The Design and Implementation of GTP-U Traffic Monitoring Module for GTP_IPS
|Course||Applied Computer Technology|
|Keywords||3G core networks GTP IPS GTP-U traffic monitoring|
With the development of the 3rd generation mobile communication (3G) networks and applications, security issues in such networks have become an increasing concern. GTP is one of the most important IP bearing and tunnels wrapper protocols in 3G core networks. However, the GTP protocol itself does not employ any security mechanism, and therefore it has obvious security vulnerabilities which can be easily exploited by attackers, so that the 3G core networks are facing huge security threats. To address this issue, research on security filtering and protective technologies for GTP is carried out, and a GTP IPS system, with GTP-C and GTP-U security features, has been designed and implemented.This thesis mainly focuses on the design and implementation of GTP-U traffic monitoring module for GTPIPS. First, the security threats faced by GTP-U are analyzed and protective functions for user plane traffic in the GTP protection products of the major security vendors at home and abroad are summarized.
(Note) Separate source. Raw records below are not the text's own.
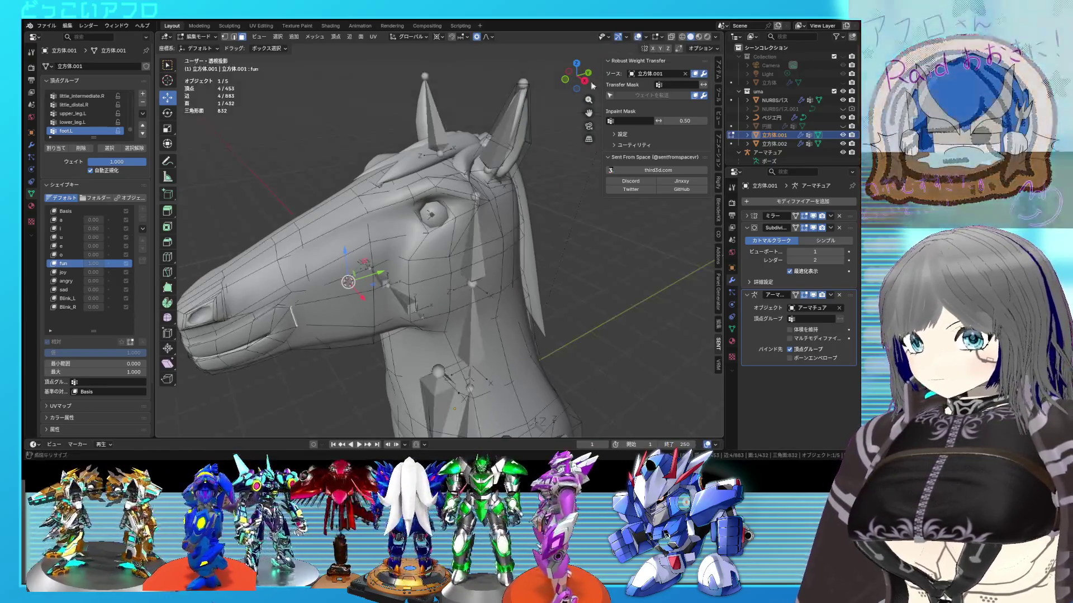
pyautogui.scroll(5, 437, 183)
pyautogui.moveTo(437, 183); pyautogui.dragTo(428, 196, button='middle')
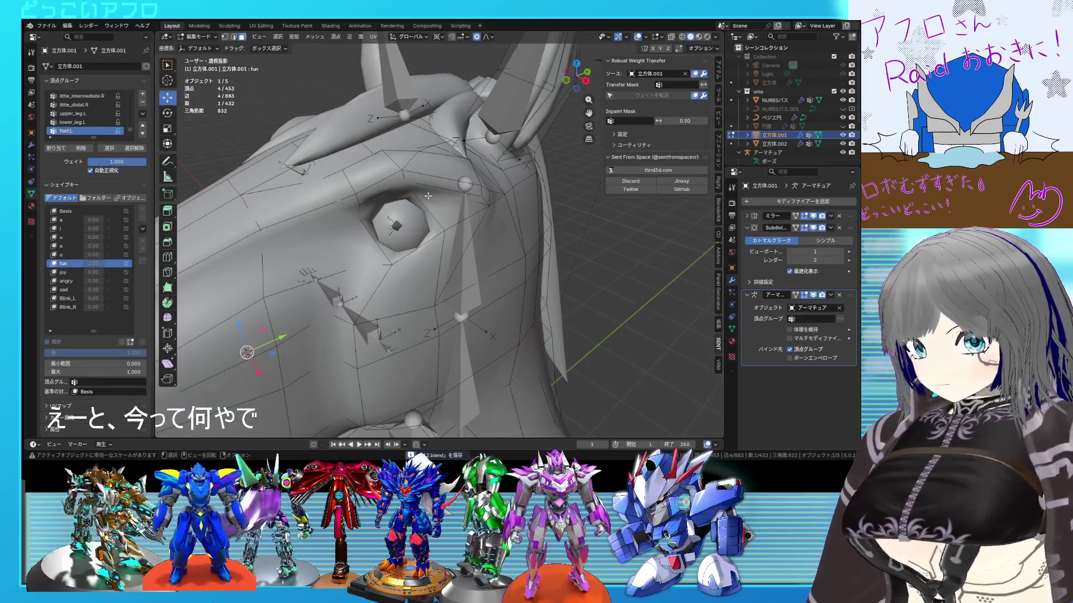
pyautogui.click(402, 179)
pyautogui.moveTo(402, 179)
pyautogui.mouseDown(button='middle')
pyautogui.moveTo(401, 159)
pyautogui.moveTo(443, 192)
pyautogui.mouseUp(button='middle')
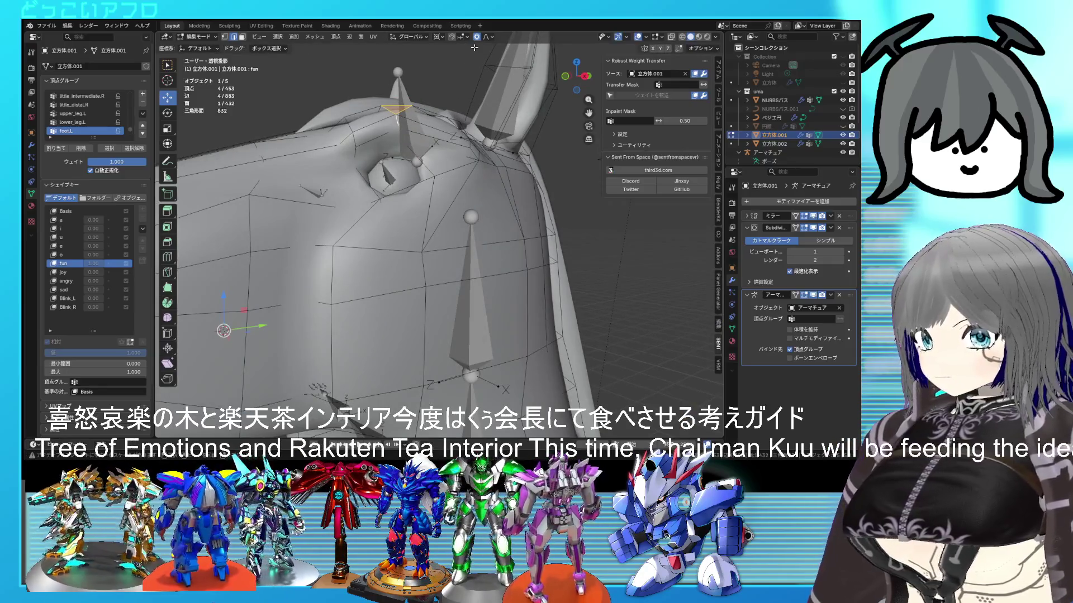
pyautogui.press('g')
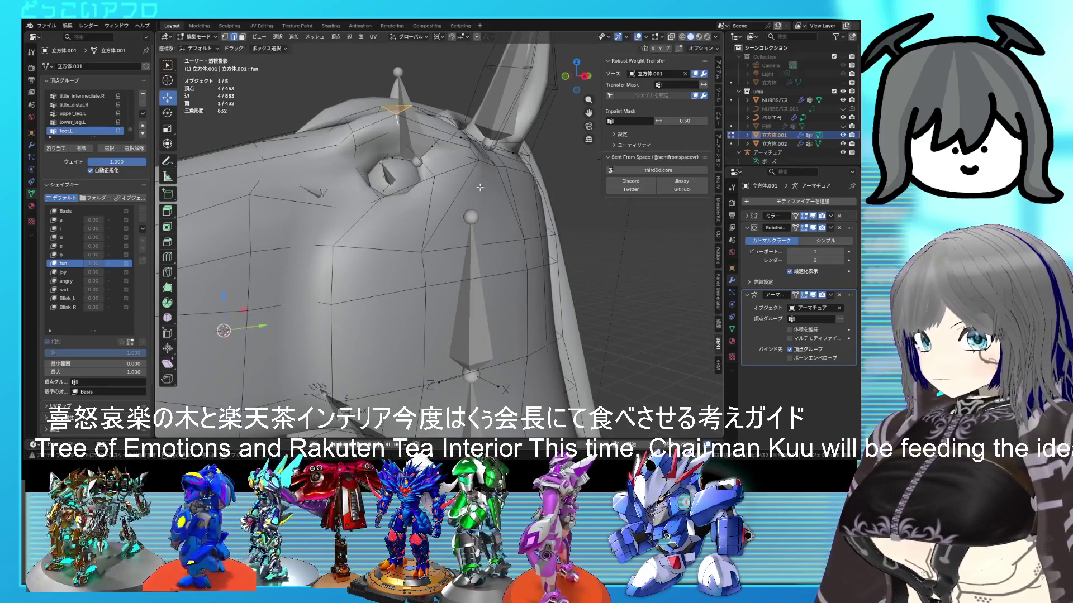
pyautogui.click(490, 178)
pyautogui.press('Tab')
pyautogui.moveTo(503, 223)
pyautogui.mouseDown(button='middle')
pyautogui.moveTo(552, 271)
pyautogui.moveTo(583, 254)
pyautogui.moveTo(561, 264)
pyautogui.moveTo(481, 241)
pyautogui.mouseUp(button='middle')
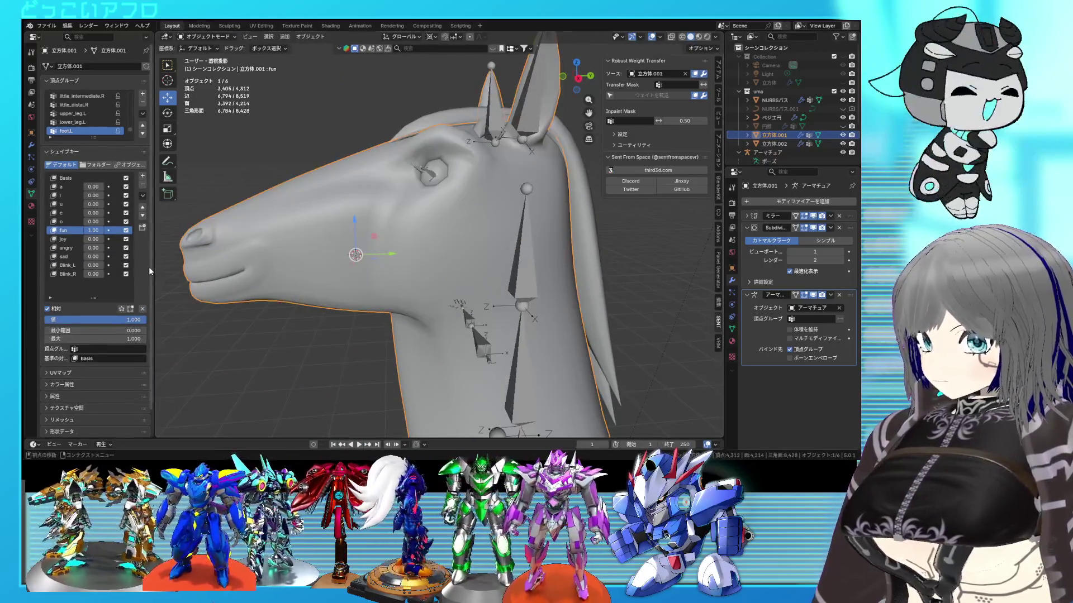
# Lower the fun key to 0, try it at full strength, and cancel to keep 0.
pyautogui.moveTo(93, 230)
pyautogui.mouseDown()
pyautogui.moveTo(72, 230)
pyautogui.moveTo(104, 231)
pyautogui.mouseUp()
pyautogui.moveTo(346, 291)
pyautogui.mouseDown(button='middle')
pyautogui.moveTo(495, 290)
pyautogui.moveTo(384, 302)
pyautogui.moveTo(437, 265)
pyautogui.mouseUp(button='middle')
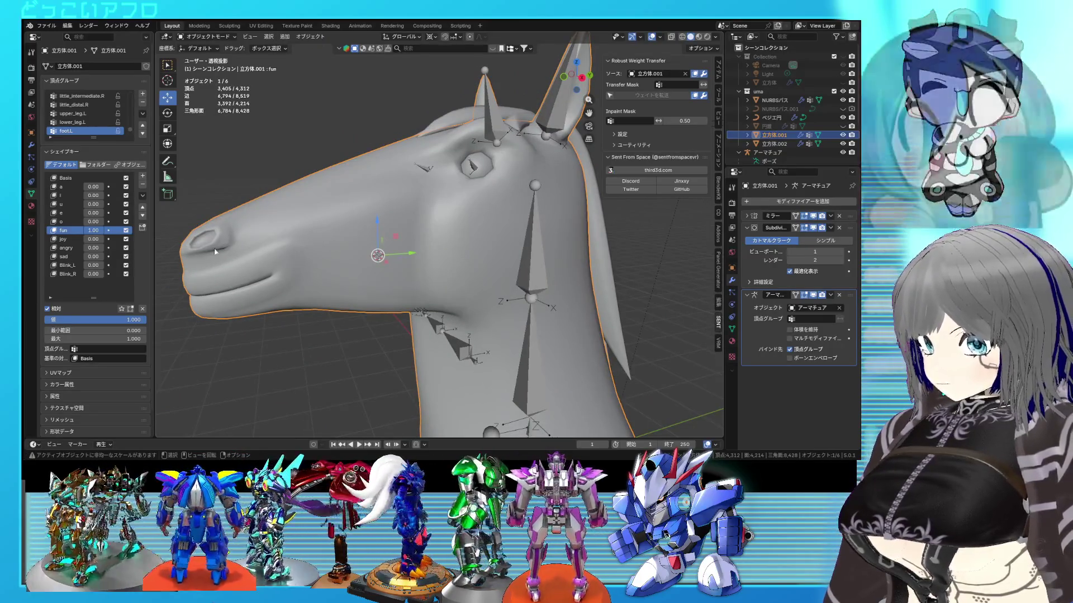
pyautogui.moveTo(104, 230); pyautogui.dragTo(74, 230)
On this basis, combined with the GTP characteristics, a GTP-U traffic monitoring module has been designed and implemented. It mainly supports the following functions:information maintenance and detection of TEID and Sequence Number in the GTP-U, stratified protocol analysis of the GTP-U data, which include IPv4, TCP, UDP, HTTP protocol, HTTP service data restore and content audit, and GTP-U attack detection, such as GTP-in-GTP attack detection. In order to test the effectiveness of the module, a laboratory test environment is set up. And the module is tested by using GTP test tool and scenes. Test results show that, this GTP-U traffic monitoring module can effectively cope with many security threats for GTP-U, and meet the GTPIPS protective needs for GTP-U traffic.This work is supported by the National Natural Science Foundation of China.